Winding number in higher dimensions I am searching for references about the generalization in higher dimensions of the winding number (or "engulfing number") of a (hyper)surface $S$ around a point $p$, especially the identity of :


*

*(a) the number of times the curve/surface/hypersurface winds around the point $p$ (that is, if I understand correctly, $\pi_{n-1}(\mathbb{R}^{n} - p) = \pi_{n-1}(S^{n-1})=\mathbb{Z}$)

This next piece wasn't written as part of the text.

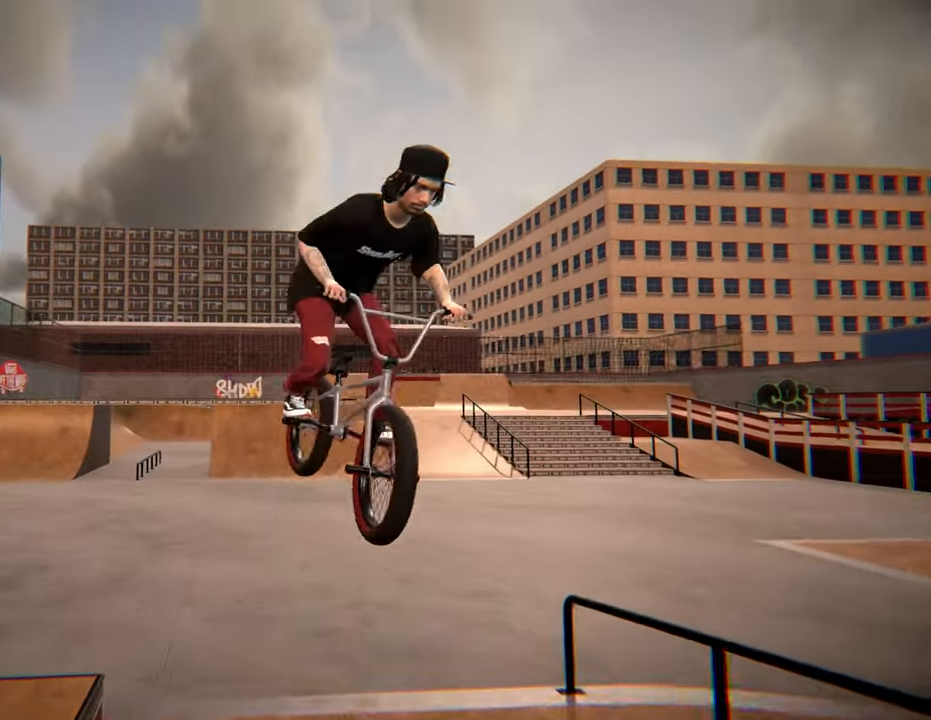
{"buttons": [], "left_stick": "center", "right_stick": "center", "events": [[317, "left_stick", "center"]]}
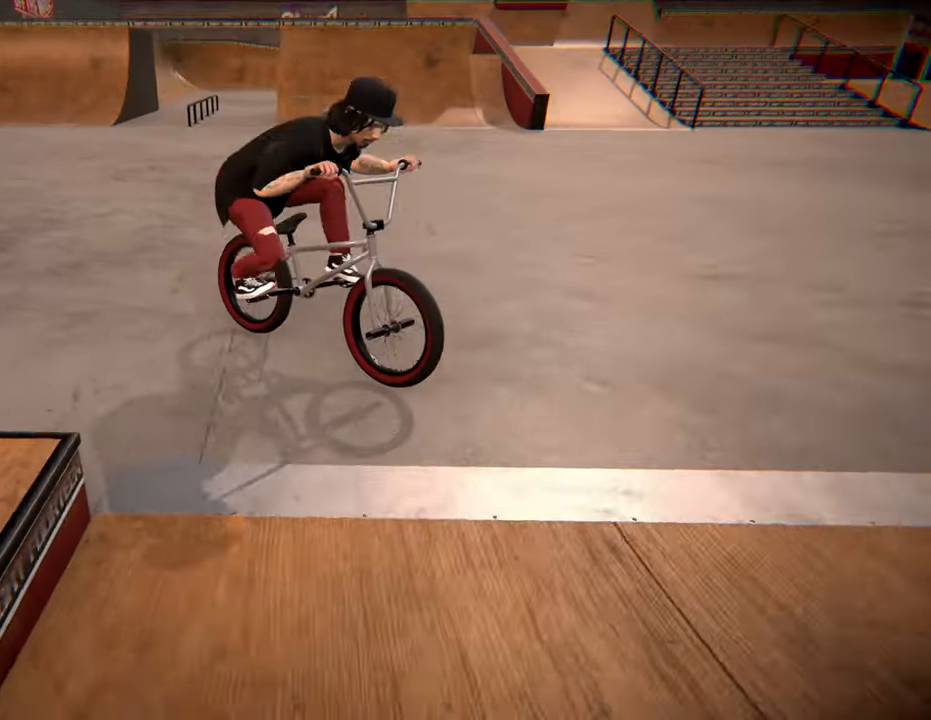
{"buttons": [], "left_stick": "right", "right_stick": "center", "events": [[500, "left_stick", "right"]]}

*(b) the number of signed intersections or any ray from $p$ and the surface $S$

*(c) the flux through $S$ of the "electric" field of a point charge located in $p$


The identity of those numbers is intuitive, but I would like to know if it can be proved.
This answer and this one are related (but provide no reference), and I have found some exercises about that in William Fulton's Algebraic Topology, but nothing where the different points of view (a), (b) and (c) are linked (even in two dimensions).
Thanks.
 A: You want homology, or better yet, cohomology. Gauss's Law is based on (the vector field equivalent of the unique closed-but-not-exact $(n-1)$-form on $\mathbb R^n -\{0\}$. For (b), you want the Degree Theorem — see Guillemin and Pollack. 
A: I'll follow an algebraic approach here, and make reference to Hatcher's "Algebraic Topology", available at http://www.math.cornell.edu/~hatcher/AT/ATpage.html.
Given a map $f : S^{n-1} \to S^{n-1} \simeq R^n - p$, we can, as you say, measure its winding number as the homotopy class $[f] \in \pi_{n-1}(S^n-1) \cong \mathbb{Z}$, but we'll have to adapt this a bit for general hypersurfaces rather than spheres. We can compute the same number with the induced map $f_* : \pi_{n-1}(S^{n-1}) \to \pi_{n-1}(S^{n-1})$, as this is a linear map $\mathbb{Z} \to \mathbb{Z}$, which is just multiplication by some integer. This integer is the same winding number, just from thinking through definitions. We could compute similarly in homology, with $f_* : H_{n-1}(S^{n-1}) \to H_{n-1}(S^{n-1})$ again being multiplication by the very same winding number, by the Hurewicz theorem relating homotopy and homology groups (see Hatcher Sec. 4.2).
Homology is convenient, because a general (compact, oriented) $(n-1)$-manifold still has $H_{n-1}(M) \cong \mathbb{Z}$. So with an $(n-1)$-manifold $M$ and a map $f : M \to \mathbb{R}^n - p \simeq S^{n-1}$, the induced map $f_* : H_{n-1}(M) \to H_{n-1}(S^{n-1})$ is again a map $\mathbb{Z} \to \mathbb{Z}$ (after a choice of generators, i.e. orientations), which is multiplication by an integer, which is our generalized winding number. We could use the induced map in cohomology equally well (by the Universal Coefficient Theorem, Hatcher thm. 3.2, or similar).
Note that we could also replace the target $S^{n-1}$ by a different $(n-1)$-manifold. In this generality, the number that we're computing is usually called the "degree" of the map $f$. These definitions appear in Hatcher, at the start of section 2.2 for spheres, and then in the exercises for more general manifolds.
For a "typical" point in the target $S^{n-1}$, the preimage consists of finitely many points in $M$. This amounts to intersecting $M \subset \mathbb{R}^n - p$ with a ray from $p$. Hatcher shows in Prop. 2.30 that the degree can be computed as a sum of signs associated to these points, and we can compute these signs from induced maps on local homology, which amounts to thinking about orientation. So we've bridged (a) and (b) from your question.
I'll be a bit brief on (c), but as we can compute degree through cohomology, we can in particular compute with differential forms by using De Rham cohomology. As I understand it, the electric field determines a dual $(n-1)$-form, which happens to generate $H_{dR}^{n-1}(\mathbb{R}-p)$. We pull this back along $f$ to the manifold $M$, and look at what multiple of the chosen generator (volume form) in $H_{dR}^{n-1}(M)$ it determines, which we compute by integrating. This computes the induced map $f^*$ on cohomology. I imagine that Guillemin and Pollack is a decent reference, though I don't have it on hand.